Chefs who can’t admit failure present:
Soft-boiled eggs
Steak tartare
Twice-baked potatoes
Sour cream
Calzones
Pineapple upside down cake
Justin Timberlake: I’m bringing sexy back
Sexy: *nervously* uh no thanks I’ll get an Uber
I broke into your house and slept under your bed all night to protect you from the perverts out there.
hid some cash in the house for emergencies and now I can’t find it
My wife and I role play “The Fast and the Furious” in bed. Me and her, respectively.
I had a peach bellini with breakfast and it wasn’t even the best decision I made today but it was a damned good one.
You can have glossy lips or you can have a cat. You can’t have both.
“Ah, OK. Yes. Now I see it.” -Me lying to someone who’s pointing out a constellation
Me: Can you bring me a burrito
Him: you want me to come over?
Me: no. I want a burrito to come over.
hello, this is the co-pilot speaking. the captain can’t talk cause we both said “hope we don’t die haha” at the same time and i jinxed him
cop: do you have a permit for this?
noah: god told me to build it
cop:
noah:
cop: is that true?
god: never seen this man before in my life
I just battle rapped my 4 year-old and rhymed “take a nap” with “piece of crap” so don’t tell me about your parenting skills.

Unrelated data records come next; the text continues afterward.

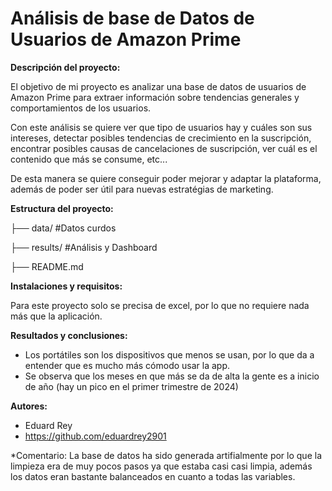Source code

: # Análisis de base de Datos de Usuarios de Amazon Prime


**Descripción del proyecto:**

El objetivo de mi proyecto es analizar una base de datos de usuarios de Amazon Prime para extraer información sobre tendencias generales y comportamientos de los usuarios.

Con este análisis se quiere ver que tipo de usuarios hay y cuáles son sus intereses, detectar posibles tendencias de crecimiento en la suscripción, encontrar posibles causas de cancelaciones de suscripción, ver cuál es el contenido que más se consume, etc...

De esta manera se quiere conseguir poder mejorar y adaptar la plataforma, además de poder ser útil para nuevas estratégias de marketing.


**Estructura del proyecto:**

├── data/    #Datos curdos

├── results/    #Análisis y Dashboard

├── README.md



**Instalaciones y requisitos:**

Para este proyecto solo se precisa de excel, por lo que no requiere nada más que la aplicación.


**Resultados y conclusiones:**

  - Los portátiles son los dispositivos que menos se usan, por lo que da a entender que es mucho más cómodo usar la app.
  - Se observa que los meses en que más se da de alta la gente es a inicio de año (hay un pico en el primer trimestre de 2024)


**Autores:**
  - Eduard Rey
  - https://github.com/eduardrey2901





*Comentario: La base de datos ha sido generada artifialmente por lo que la limpieza era de muy pocos pasos ya que estaba casi casi limpia, además los datos eran bastante balanceados en cuanto a todas las variables.
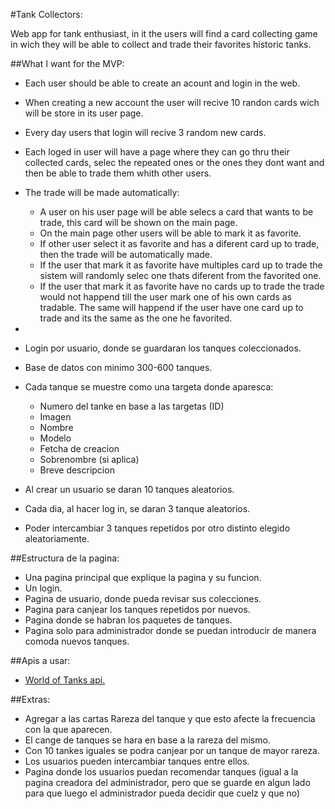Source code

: #Tank Collectors:

Web app for tank enthusiast, in it the users will find a card collecting game in wich they will be able to collect and trade their favorites historic tanks.

##What I want for the MVP:

- Each user should be able to create an acount and login in the web.
- When creating a new account the user will recive 10 randon cards wich will be store in its user page.
- Every day users that login will recive 3 random new cards.
- Each loged in user will have a page where they can go thru their collected cards, selec the repeated ones or the ones they dont want and then be able to trade them whith other users.
- The trade will be made automatically:
    + A user on his user page will be able selecs a card that wants to be trade, this card will be shown on the main page.
    + On the main page other users will be able to mark it as favorite.
    + If other user select it as favorite and has a diferent card up to trade, then the trade will be automatically made.
    + If the user that mark it as favorite have multiples card up to trade the sistem will randomly selec one thats diferent from the favorited one.
    + If the user that mark it as favorite have no cards up to trade the trade would not happend till the user mark one of his own cards as tradable. The same will happend if the user have one card up to trade and its the same as the one he favorited.
- 




- Login por usuario, donde se guardaran los tanques coleccionados.
- Base de datos con minimo 300-600 tanques.
- Cada tanque se muestre como una targeta donde aparesca:
    + Numero del tanke en base a las targetas (ID)
    + Imagen
    + Nombre 
    + Modelo
    + Fetcha de creacion
    + Sobrenombre (si aplica)
    + Breve descripcion
- Al crear un usuario se daran 10 tanques aleatorios.
- Cada dia, al hacer log in, se daran 3 tanque aleatorios.
- Poder intercambiar 3 tanques repetidos por otro distinto elegido aleatoriamente.

##Estructura de la pagina:

- Una pagina principal que explique la pagina y su funcion.
- Un login.
- Pagina de usuario, donde pueda revisar sus colecciones.
- Pagina para canjear los tanques repetidos por nuevos.
- Pagina donde se habran los paquetes de tanques.
- Pagina solo para administrador donde se puedan introducir de manera comoda nuevos tanques.

##Apis a usar: 

- [World of Tanks api.](https://developers.wargaming.net/reference/all/wot/encyclopedia/tanks/?application_id=demo&r_realm=ru)

##Extras:

- Agregar a las cartas Rareza del tanque y que esto afecte la frecuencia con la que aparecen.
- El cange de tanques se hara en base a la rareza del mismo.
- Con 10 tankes iguales se podra canjear por un tanque de mayor rareza.
- Los usuarios pueden intercambiar tanques entre ellos.
- Pagina donde los usuarios puedan recomendar tanques (igual a la pagina creadora del administrador, pero que se guarde en algun lado para que luego el administrador pueda decidir que cuelz y que no)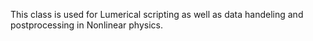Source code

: This class is used for Lumerical scripting as well as data handeling and postprocessing in Nonlinear physics.
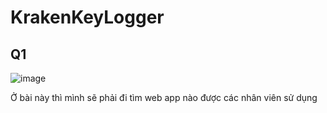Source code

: # KrakenKeyLogger

## Q1

![image](https://github.com/anhshidou/CyberDefender/assets/120787381/70f78382-8288-4644-a860-22b77c9f2494)

Ở bài này thì mình sẽ phải đi tìm web app nào được các nhân viên sử dụng
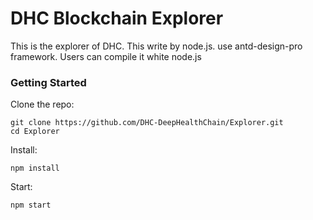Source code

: # DHC Blockchain Explorer
This is the explorer of DHC. This write by node.js. use antd-design-pro framework. Users can compile it white node.js

### Getting Started

Clone the repo:
<pre><code>git clone https://github.com/DHC-DeepHealthChain/Explorer.git
cd Explorer</code></pre>

Install:
<pre><code>npm install</code></pre>

Start:
<pre><code>npm start</code></pre>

ME: *taking a massive hit of universal healthcare*
DAD: *pounding on the door* what are you kids doing in there?
ME:
DAD: Are you doing socialism in there? Open this door right now
can’t stop thinking about the time my husband said my hair looked nice “like a waterfall in the front & a velociraptor in the back”

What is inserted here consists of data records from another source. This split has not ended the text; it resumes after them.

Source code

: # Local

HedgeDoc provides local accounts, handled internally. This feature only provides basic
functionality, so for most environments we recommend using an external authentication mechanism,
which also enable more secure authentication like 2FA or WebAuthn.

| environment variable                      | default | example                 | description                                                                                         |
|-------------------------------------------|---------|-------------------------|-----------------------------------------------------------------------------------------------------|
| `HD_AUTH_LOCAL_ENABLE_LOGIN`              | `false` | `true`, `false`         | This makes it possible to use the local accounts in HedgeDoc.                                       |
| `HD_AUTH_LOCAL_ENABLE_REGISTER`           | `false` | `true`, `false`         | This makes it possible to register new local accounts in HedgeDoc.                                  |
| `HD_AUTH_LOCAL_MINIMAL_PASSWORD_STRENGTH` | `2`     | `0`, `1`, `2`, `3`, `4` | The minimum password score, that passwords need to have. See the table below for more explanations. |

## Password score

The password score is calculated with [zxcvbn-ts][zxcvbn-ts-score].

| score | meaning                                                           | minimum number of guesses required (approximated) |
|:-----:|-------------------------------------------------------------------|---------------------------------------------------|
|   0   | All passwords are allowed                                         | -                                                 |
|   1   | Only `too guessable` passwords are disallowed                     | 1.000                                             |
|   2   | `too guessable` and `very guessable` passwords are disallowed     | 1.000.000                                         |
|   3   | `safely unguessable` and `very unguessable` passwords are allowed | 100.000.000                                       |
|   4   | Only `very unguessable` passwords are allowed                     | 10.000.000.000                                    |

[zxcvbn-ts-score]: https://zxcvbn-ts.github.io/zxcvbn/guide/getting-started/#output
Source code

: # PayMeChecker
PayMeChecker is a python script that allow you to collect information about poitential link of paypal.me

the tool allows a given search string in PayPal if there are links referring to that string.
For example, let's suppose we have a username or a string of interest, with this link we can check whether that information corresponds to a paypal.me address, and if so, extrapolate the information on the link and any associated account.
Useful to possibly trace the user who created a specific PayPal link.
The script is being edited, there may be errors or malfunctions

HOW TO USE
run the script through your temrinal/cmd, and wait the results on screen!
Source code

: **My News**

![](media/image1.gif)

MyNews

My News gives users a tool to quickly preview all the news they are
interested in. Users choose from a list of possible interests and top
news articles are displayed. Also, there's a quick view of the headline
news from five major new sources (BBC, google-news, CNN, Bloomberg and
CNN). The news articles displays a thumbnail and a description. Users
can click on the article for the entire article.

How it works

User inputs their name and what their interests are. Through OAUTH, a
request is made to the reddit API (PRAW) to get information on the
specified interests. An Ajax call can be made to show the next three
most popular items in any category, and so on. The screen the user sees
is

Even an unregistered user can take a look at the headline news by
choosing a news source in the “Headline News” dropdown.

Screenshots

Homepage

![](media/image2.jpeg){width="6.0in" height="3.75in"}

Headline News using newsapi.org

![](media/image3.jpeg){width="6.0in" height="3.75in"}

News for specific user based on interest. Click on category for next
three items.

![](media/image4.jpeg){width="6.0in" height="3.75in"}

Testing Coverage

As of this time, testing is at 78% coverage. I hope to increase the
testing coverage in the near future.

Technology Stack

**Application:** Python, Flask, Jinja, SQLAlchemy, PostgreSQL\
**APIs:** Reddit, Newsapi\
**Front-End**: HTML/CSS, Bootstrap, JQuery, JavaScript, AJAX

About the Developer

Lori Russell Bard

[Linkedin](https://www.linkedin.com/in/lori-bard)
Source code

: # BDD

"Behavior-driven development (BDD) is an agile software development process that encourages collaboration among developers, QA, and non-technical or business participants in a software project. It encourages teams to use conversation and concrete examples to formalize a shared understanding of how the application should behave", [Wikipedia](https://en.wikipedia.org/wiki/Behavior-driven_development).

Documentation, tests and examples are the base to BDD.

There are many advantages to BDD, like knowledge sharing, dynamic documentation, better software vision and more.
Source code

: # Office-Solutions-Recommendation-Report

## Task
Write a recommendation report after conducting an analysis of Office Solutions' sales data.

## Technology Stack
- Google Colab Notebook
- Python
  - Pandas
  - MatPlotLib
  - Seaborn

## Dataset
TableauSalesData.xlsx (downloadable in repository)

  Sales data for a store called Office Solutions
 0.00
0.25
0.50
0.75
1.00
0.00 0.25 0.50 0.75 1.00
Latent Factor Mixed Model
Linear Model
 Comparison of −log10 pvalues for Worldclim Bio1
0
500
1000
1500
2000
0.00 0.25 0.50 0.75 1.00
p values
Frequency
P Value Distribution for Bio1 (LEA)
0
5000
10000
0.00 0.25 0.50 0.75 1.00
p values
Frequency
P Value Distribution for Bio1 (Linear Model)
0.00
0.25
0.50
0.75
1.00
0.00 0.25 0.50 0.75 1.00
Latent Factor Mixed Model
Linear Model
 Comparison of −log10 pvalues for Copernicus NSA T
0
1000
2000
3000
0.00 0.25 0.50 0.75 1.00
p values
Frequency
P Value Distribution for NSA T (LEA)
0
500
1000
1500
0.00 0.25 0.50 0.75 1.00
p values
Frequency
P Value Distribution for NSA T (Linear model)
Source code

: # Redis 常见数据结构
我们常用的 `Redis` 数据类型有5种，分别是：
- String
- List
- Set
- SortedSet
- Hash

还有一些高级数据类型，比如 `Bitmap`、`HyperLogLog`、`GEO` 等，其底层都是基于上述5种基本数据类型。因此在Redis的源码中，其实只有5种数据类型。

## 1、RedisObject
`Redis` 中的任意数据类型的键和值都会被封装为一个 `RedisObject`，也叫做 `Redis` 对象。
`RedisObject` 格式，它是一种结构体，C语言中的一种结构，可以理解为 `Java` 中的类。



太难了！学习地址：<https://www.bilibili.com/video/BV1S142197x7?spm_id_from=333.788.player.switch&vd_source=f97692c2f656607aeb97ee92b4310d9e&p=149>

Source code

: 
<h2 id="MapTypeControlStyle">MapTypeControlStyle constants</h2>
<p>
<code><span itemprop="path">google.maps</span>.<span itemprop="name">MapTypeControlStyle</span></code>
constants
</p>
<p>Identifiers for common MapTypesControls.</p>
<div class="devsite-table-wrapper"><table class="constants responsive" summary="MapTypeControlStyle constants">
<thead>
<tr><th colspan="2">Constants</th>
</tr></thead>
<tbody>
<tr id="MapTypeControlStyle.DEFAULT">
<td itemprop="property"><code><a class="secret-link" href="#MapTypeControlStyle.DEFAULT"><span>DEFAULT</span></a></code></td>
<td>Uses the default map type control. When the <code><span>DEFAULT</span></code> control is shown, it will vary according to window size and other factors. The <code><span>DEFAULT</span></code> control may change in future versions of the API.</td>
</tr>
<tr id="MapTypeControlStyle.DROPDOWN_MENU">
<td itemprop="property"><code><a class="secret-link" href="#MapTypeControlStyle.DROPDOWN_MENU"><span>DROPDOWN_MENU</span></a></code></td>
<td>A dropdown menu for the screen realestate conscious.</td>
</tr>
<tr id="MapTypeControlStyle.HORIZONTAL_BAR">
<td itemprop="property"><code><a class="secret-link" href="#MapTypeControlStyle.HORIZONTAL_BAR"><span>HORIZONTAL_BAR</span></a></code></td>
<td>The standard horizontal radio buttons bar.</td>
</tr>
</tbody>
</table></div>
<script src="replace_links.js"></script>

[dean tries handing me a diploma as I walk across the stage] I have a boyfriend
Ikea said if they catch me stealing any more kitchen utensils I’ll be banned for life. But I’m willing to take the whisk.
ok kids, this is a smoke detector, if you hear it beeping change the battery, if it’s still beeping, check to see if ur on fire
It’s no longer a Twittercide, it’s Xterminated.

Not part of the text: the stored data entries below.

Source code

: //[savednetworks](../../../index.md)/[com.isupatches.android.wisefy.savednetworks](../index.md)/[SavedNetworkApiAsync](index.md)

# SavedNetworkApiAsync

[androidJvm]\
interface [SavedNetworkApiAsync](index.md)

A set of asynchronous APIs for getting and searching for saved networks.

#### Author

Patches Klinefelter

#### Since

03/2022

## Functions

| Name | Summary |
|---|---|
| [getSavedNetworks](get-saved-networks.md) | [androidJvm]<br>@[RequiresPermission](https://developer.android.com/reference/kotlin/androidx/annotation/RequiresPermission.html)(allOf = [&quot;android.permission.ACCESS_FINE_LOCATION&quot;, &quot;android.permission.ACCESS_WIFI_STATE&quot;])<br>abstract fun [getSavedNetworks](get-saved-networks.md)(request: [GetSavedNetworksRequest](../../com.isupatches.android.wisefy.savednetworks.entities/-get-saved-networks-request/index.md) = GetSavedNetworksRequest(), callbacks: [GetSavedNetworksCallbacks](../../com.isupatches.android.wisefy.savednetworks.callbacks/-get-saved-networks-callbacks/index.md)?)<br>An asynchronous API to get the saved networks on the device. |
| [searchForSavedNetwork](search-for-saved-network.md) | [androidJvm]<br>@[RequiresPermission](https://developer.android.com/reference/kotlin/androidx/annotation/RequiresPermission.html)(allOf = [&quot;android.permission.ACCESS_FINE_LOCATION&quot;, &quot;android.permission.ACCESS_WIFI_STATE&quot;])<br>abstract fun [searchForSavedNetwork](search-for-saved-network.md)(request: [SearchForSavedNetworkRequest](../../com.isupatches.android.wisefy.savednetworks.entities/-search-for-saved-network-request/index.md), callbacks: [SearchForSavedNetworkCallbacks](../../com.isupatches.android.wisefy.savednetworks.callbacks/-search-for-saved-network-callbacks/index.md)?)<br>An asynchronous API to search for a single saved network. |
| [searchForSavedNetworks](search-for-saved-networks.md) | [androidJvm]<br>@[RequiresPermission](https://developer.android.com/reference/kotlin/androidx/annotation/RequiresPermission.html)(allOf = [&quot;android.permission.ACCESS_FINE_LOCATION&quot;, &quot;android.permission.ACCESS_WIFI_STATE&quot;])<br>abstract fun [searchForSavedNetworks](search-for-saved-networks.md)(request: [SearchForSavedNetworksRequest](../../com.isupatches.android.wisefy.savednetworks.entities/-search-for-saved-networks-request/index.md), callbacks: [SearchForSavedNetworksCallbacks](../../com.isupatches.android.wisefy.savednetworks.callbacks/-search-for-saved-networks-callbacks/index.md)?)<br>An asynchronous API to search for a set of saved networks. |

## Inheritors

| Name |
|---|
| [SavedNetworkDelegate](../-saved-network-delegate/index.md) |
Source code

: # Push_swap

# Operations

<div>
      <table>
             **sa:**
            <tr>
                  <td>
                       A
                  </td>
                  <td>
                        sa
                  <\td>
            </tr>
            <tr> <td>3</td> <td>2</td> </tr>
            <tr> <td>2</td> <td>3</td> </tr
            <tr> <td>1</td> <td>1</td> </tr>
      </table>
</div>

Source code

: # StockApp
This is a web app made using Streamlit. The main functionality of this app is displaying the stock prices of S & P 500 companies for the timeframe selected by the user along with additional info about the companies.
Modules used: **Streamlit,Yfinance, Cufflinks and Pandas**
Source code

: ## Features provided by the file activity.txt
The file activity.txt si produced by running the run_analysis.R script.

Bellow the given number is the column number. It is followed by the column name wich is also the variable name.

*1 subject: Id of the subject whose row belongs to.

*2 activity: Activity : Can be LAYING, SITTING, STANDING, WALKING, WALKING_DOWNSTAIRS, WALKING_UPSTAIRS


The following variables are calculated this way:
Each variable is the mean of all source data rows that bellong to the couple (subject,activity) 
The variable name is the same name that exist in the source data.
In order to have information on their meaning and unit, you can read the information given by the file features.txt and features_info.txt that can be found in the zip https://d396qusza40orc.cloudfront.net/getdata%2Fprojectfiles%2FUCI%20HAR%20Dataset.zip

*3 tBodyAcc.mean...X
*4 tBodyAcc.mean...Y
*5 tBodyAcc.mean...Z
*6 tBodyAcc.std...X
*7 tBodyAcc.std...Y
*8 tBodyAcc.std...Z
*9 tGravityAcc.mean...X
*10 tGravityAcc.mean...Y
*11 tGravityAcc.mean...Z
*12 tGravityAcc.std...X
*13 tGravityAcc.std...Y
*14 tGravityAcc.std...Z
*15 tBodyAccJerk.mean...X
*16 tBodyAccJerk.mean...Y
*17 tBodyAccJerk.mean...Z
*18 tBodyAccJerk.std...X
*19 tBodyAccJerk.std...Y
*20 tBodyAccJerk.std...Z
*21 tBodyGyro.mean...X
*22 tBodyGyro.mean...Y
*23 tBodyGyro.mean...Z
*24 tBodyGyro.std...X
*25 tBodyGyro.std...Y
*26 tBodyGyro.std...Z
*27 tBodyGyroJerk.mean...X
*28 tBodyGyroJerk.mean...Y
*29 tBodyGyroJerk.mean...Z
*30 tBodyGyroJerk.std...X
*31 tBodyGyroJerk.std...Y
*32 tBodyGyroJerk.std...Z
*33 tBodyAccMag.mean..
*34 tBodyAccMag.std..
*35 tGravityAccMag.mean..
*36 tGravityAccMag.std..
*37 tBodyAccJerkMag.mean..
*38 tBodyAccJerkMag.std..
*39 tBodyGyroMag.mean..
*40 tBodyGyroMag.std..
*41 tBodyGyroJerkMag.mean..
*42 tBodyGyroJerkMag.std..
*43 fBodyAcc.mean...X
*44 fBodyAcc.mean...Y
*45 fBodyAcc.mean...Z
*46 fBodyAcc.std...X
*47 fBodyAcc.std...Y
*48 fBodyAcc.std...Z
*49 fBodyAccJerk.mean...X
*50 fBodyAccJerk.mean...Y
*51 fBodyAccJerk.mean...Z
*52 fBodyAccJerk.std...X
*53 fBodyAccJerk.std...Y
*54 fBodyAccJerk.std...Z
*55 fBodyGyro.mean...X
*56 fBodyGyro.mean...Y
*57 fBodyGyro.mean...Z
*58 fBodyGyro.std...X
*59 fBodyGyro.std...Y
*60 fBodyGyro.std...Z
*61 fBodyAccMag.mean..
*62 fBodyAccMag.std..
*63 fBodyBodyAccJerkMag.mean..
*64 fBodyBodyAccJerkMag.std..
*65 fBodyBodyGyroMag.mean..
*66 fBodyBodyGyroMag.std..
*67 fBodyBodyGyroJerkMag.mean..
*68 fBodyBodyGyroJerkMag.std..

If you get a call from a telemarketer, give the phone to a child and tell them it’s #Santa.
[commenting under wife’s facebook status where she thanks everyone for coming to our son’s bday party] do we have any mustard?
I could join a gym, but I prefer to work out at home because I can use the treadmill cups for chips and salsa
Nobody has ever believed in me as much as the chef at this food cart who just handed me a burrito not wrapped in foil.
How about a bird that ruins people’s lives
-God creating roosters
You’re supposed to be Norwegian! I angrily whisper at my freezing hands that won’t stop shaking so I can drink my coffee.
Sex is a lot like Mario Kart, you go really fast, you throw some bananas, Wario is there.
Do you ever follow accounts blindly and then find yourself in bad poetry or emu farmer Twitter?
I’m sick of these libs telling me I can’t say “Happy Honda Days” because I might offend someone who celebrates Toyotathon. So, I guess I’m supposed to wish everyone a “Happy Winter Car Sale”?
If you try to rip somebody’s head off, I suggest you train for it first. If you don’t succeed it makes the following few minutes awkward.